INFORMATION SHOWN section start

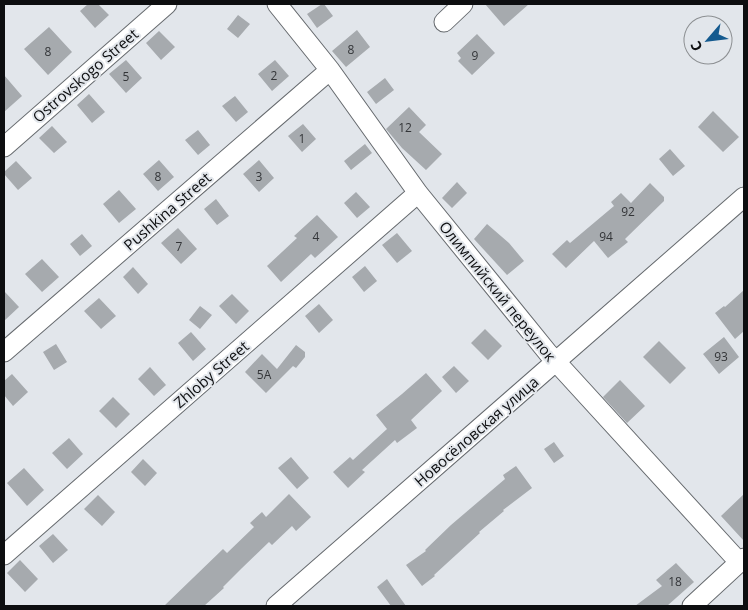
<svg xmlns="http://www.w3.org/2000/svg" width="748" height="610" font-family="'Open Sans',sans-serif">
<style>
.building{fill:#a6aaae}
.lines{fill:none;stroke-linecap:round;stroke-linejoin:round}
.minor-casing{stroke:#666a6e;stroke-width:21}
.minor{stroke:#fff;stroke-width:19}
.labels{text-anchor:middle;dominant-baseline:central;stroke-width:4;stroke-linejoin:round;paint-order:stroke}
.number-label{font-size:12px;fill:#333538}
.street-label{font-size:15px;fill:#0d0e10;stroke:#e2e6eb}
</style>
<rect width="100%" height="100%" fill="#e2e6eb"/>
<!-- building -->
<path class="building" d="M88,4h10l11,11 -14,13 -15,-17z
M322,4h2l9,12 -16,12 -10,-14z
M485,4h44l-25,22z
M238,15l12,9 -12,14 -11,-9z
M49,27l23,25 -24,23 -24,-26z
M357,30l13,17 -24,20 -14,-16z
M159,31l16,16 -14,13 -15,-17z
M477,34l18,19 -23,22 -14,-14 3,-3 -4,-5z
M126,60l16,18 -16,15 -17,-19z
M275,60l14,16 -17,15 -14,-17z
M4,75l18,21 -18,16z
M385,78l9,12 -18,14 -9,-12z
M89,94l16,18 -13,11 -15,-18z
M235,96l13,16 -12,10 -14,-16z
M409,107l17,18 -7,7 23,22 -16,16 -24,-22 -16,-19z
M713,111l26,26 -16,15 -25,-25z
M303,124l13,15 -14,13 -14,-16z
M52,126l15,16 -13,11 -15,-15z
M198,130l12,15 -12,10 -13,-15z
M365,144l7,9 -21,17 -7,-9z
M670,149l15,17 -12,10 -14,-17z
M159,160l15,17 -16,14 -15,-17z
M259,160l15,18 -15,14 -16,-18z
M16,161l16,17 -14,12 -14,-16v-2z
M457,182l10,11 -15,15 -10,-10z
M650,183l14,14v4l-39,38 3,3 -20,16 -14,-17 -28,27 -14,-14 15,-14 3,3 44,-37 -3,-4 10,-9 10,10z
M119,190l17,19 -17,14 -16,-19z
M356,192l14,15 -13,11 -13,-15z
M216,199l13,17 -12,9 -13,-16z
M317,215l21,22 -23,21 -4,-4 -30,28 -14,-16 30,-28 -3,-2z
M487,224l22,19 15,18 -17,14 -33,-36z
M178,228l19,21 -16,15 -20,-21z
M397,233l15,18 -15,12 -15,-18z
M82,234l10,12 -12,10 -10,-12z
M42,259l17,18 -17,15 -17,-18z
M365,266l12,15 -13,11 -12,-15z
M133,267l15,17 -10,10 -15,-17z
M744,290v41l-9,8 -20,-26 9,-7 1,1z
M4,291l15,16 -15,14z
M232,294l17,17 -13,13 -17,-18z
M99,298l17,18 -15,13 -17,-18z
M319,304l14,16 -14,13 -14,-17z
M200,306l12,9 -12,14 -11,-9z
M485,329l17,17 -14,14 -17,-17z
M191,332l15,17 -13,12 -15,-18z
M724,337l15,20 -20,17 -16,-20z
M659,341l27,27 -16,16 -27,-27z
M56,344l11,18 -13,8 -11,-18z
M296,345l9,7v5l-9,11 -3,-2 -27,27 -21,-21 17,-18 15,15z
M454,366l15,15 -13,12 -14,-16z
M150,367l16,18 -12,11 -16,-17z
M426,373l16,18 -31,29 6,8 -20,15 -2,-3 -33,30 3,2 -17,16 -15,-16 17,-15 3,3 34,-31 -11,-14 26,-21z
M12,374l16,18 -15,14 -9,-11v-14z
M620,380l25,26 -18,17 -24,-26z
M113,397l17,17 -14,14 -17,-17z
M69,438l14,16 -16,15 -15,-16z
M554,442l10,14 -10,7 -10,-14z
M291,457l18,21 -12,11 -19,-21z
M143,459l14,14 -12,13 -14,-14z
M516,466l16,22 -29,22 1,1 -25,21 1,1 -46,42 1,1 -13,10 -16,-21 20,-14 -1,-1 26,-25 54,-46 -2,-4z
M24,468l20,22 -17,16 -20,-23z
M289,494l22,23 -15,14 -4,-5 -20,19 -3,-3 -27,26 -19,19 1,1 -20,18h-40l59,-57 4,4 27,-26 -4,-4 12,-11 4,5z
M744,494v47l-23,-25z
M98,495l17,17 -13,14 -18,-17z
M53,534l15,16 -15,13 -14,-17z
M20,560l18,19 -13,13 -18,-19z
M676,563l18,19 -27,24h-32l27,-20 -6,-6z
M387,579l4,6 15,21h-15l-14,-19z"/>
<g class="lines">
<!-- minor casing -->
<g class="minor-casing">
<path id="minor" d="M277,4l53,66 88,123 130,160 191,209
M444,22l19,-18
M4,147l163,-143
M4,352l326,-282
M4,555l414,-362
M276,606l468,-409
M692,606l52,-48"/>
</g>
<!-- minor -->
<use href="#minor" class="minor"/>
</g>
<g class="labels">
<!-- number labels -->
<g class="number-label">
<text x="351" y="49">8</text>
<text x="48" y="51">8</text>
<text x="475" y="55">9</text>
<text x="274" y="75">2</text>
<text x="126" y="76">5</text>
<text x="405" y="127">12</text>
<text x="302" y="138">1</text>
<text x="158" y="176">8</text>
<text x="259" y="176">3</text>
<text x="628" y="211">92</text>
<text x="316" y="236">4</text>
<text x="606" y="236">94</text>
<text x="179" y="246">7</text>
<text x="721" y="356">93</text>
<text x="264" y="374">5А</text>
<text x="675" y="581">18</text>
</g>
<!-- street labels -->
<g class="street-label">
<text transform="translate(85 75) rotate(-41)">Ostrovskogo Street</text>
<text transform="translate(167 211) rotate(-41)">Pushkina Street</text>
<text transform="translate(498 291) rotate(51)">Олимпийский переулок</text>
<text transform="translate(211 374) rotate(-41)">Zhloby Street</text>
<text transform="translate(476 431) rotate(-41)">Новосёловская улица</text>
</g>
</g>
<!-- border -->
<rect width="748" height="610" fill="none" stroke="#0d0e10" stroke-width="10"/>
<!-- north arrow -->
<g transform="translate(708 40) rotate(242)"><circle r="24" fill="#e2e6eb" stroke="#8d9093"/>
<path d="M0-4L9 19L0 12L-9 19Z" fill="#145a8f"/>
<text y="-8" font-size="14" font-weight="bold" text-anchor="middle" fill="#0d0e10">С</text>
</g>
</svg>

INFORMATION SHOWN section end

WHAT THE EXERCISE ASKS:
Print out every entry above without changing a word, and leave out the pictures.

EXPECTED ANSWER:
<svg xmlns="http://www.w3.org/2000/svg" width="748" height="610" font-family="'Open Sans',sans-serif">
<style>
.building{fill:#a6aaae}
.lines{fill:none;stroke-linecap:round;stroke-linejoin:round}
.minor-casing{stroke:#666a6e;stroke-width:21}
.minor{stroke:#fff;stroke-width:19}
.labels{text-anchor:middle;dominant-baseline:central;stroke-width:4;stroke-linejoin:round;paint-order:stroke}
.number-label{font-size:12px;fill:#333538}
.street-label{font-size:15px;fill:#0d0e10;stroke:#e2e6eb}
</style>
<rect width="100%" height="100%" fill="#e2e6eb"/>
<!-- building -->
<path class="building" d="M88,4h10l11,11 -14,13 -15,-17z
M322,4h2l9,12 -16,12 -10,-14z
M485,4h44l-25,22z
M238,15l12,9 -12,14 -11,-9z
M49,27l23,25 -24,23 -24,-26z
M357,30l13,17 -24,20 -14,-16z
M159,31l16,16 -14,13 -15,-17z
M477,34l18,19 -23,22 -14,-14 3,-3 -4,-5z
M126,60l16,18 -16,15 -17,-19z
M275,60l14,16 -17,15 -14,-17z
M4,75l18,21 -18,16z
M385,78l9,12 -18,14 -9,-12z
M89,94l16,18 -13,11 -15,-18z
M235,96l13,16 -12,10 -14,-16z
M409,107l17,18 -7,7 23,22 -16,16 -24,-22 -16,-19z
M713,111l26,26 -16,15 -25,-25z
M303,124l13,15 -14,13 -14,-16z
M52,126l15,16 -13,11 -15,-15z
M198,130l12,15 -12,10 -13,-15z
M365,144l7,9 -21,17 -7,-9z
M670,149l15,17 -12,10 -14,-17z
M159,160l15,17 -16,14 -15,-17z
M259,160l15,18 -15,14 -16,-18z
M16,161l16,17 -14,12 -14,-16v-2z
M457,182l10,11 -15,15 -10,-10z
M650,183l14,14v4l-39,38 3,3 -20,16 -14,-17 -28,27 -14,-14 15,-14 3,3 44,-37 -3,-4 10,-9 10,10z
M119,190l17,19 -17,14 -16,-19z
M356,192l14,15 -13,11 -13,-15z
M216,199l13,17 -12,9 -13,-16z
M317,215l21,22 -23,21 -4,-4 -30,28 -14,-16 30,-28 -3,-2z
M487,224l22,19 15,18 -17,14 -33,-36z
M178,228l19,21 -16,15 -20,-21z
M397,233l15,18 -15,12 -15,-18z
M82,234l10,12 -12,10 -10,-12z
M42,259l17,18 -17,15 -17,-18z
M365,266l12,15 -13,11 -12,-15z
M133,267l15,17 -10,10 -15,-17z
M744,290v41l-9,8 -20,-26 9,-7 1,1z
M4,291l15,16 -15,14z
M232,294l17,17 -13,13 -17,-18z
M99,298l17,18 -15,13 -17,-18z
M319,304l14,16 -14,13 -14,-17z
M200,306l12,9 -12,14 -11,-9z
M485,329l17,17 -14,14 -17,-17z
M191,332l15,17 -13,12 -15,-18z
M724,337l15,20 -20,17 -16,-20z
M659,341l27,27 -16,16 -27,-27z
M56,344l11,18 -13,8 -11,-18z
M296,345l9,7v5l-9,11 -3,-2 -27,27 -21,-21 17,-18 15,15z
M454,366l15,15 -13,12 -14,-16z
M150,367l16,18 -12,11 -16,-17z
M426,373l16,18 -31,29 6,8 -20,15 -2,-3 -33,30 3,2 -17,16 -15,-16 17,-15 3,3 34,-31 -11,-14 26,-21z
M12,374l16,18 -15,14 -9,-11v-14z
M620,380l25,26 -18,17 -24,-26z
M113,397l17,17 -14,14 -17,-17z
M69,438l14,16 -16,15 -15,-16z
M554,442l10,14 -10,7 -10,-14z
M291,457l18,21 -12,11 -19,-21z
M143,459l14,14 -12,13 -14,-14z
M516,466l16,22 -29,22 1,1 -25,21 1,1 -46,42 1,1 -13,10 -16,-21 20,-14 -1,-1 26,-25 54,-46 -2,-4z
M24,468l20,22 -17,16 -20,-23z
M289,494l22,23 -15,14 -4,-5 -20,19 -3,-3 -27,26 -19,19 1,1 -20,18h-40l59,-57 4,4 27,-26 -4,-4 12,-11 4,5z
M744,494v47l-23,-25z
M98,495l17,17 -13,14 -18,-17z
M53,534l15,16 -15,13 -14,-17z
M20,560l18,19 -13,13 -18,-19z
M676,563l18,19 -27,24h-32l27,-20 -6,-6z
M387,579l4,6 15,21h-15l-14,-19z"/>
<g class="lines">
<!-- minor casing -->
<g class="minor-casing">
<path id="minor" d="M277,4l53,66 88,123 130,160 191,209
M444,22l19,-18
M4,147l163,-143
M4,352l326,-282
M4,555l414,-362
M276,606l468,-409
M692,606l52,-48"/>
</g>
<!-- minor -->
<use href="#minor" class="minor"/>
</g>
<g class="labels">
<!-- number labels -->
<g class="number-label">
<text x="351" y="49">8</text>
<text x="48" y="51">8</text>
<text x="475" y="55">9</text>
<text x="274" y="75">2</text>
<text x="126" y="76">5</text>
<text x="405" y="127">12</text>
<text x="302" y="138">1</text>
<text x="158" y="176">8</text>
<text x="259" y="176">3</text>
<text x="628" y="211">92</text>
<text x="316" y="236">4</text>
<text x="606" y="236">94</text>
<text x="179" y="246">7</text>
<text x="721" y="356">93</text>
<text x="264" y="374">5А</text>
<text x="675" y="581">18</text>
</g>
<!-- street labels -->
<g class="street-label">
<text transform="translate(85 75) rotate(-41)">Ostrovskogo Street</text>
<text transform="translate(167 211) rotate(-41)">Pushkina Street</text>
<text transform="translate(498 291) rotate(51)">Олимпийский переулок</text>
<text transform="translate(211 374) rotate(-41)">Zhloby Street</text>
<text transform="translate(476 431) rotate(-41)">Новосёловская улица</text>
</g>
</g>
<!-- border -->
<rect width="748" height="610" fill="none" stroke="#0d0e10" stroke-width="10"/>
<!-- north arrow -->
<g transform="translate(708 40) rotate(242)"><circle r="24" fill="#e2e6eb" stroke="#8d9093"/>
<path d="M0-4L9 19L0 12L-9 19Z" fill="#145a8f"/>
<text y="-8" font-size="14" font-weight="bold" text-anchor="middle" fill="#0d0e10">С</text>
</g>
</svg>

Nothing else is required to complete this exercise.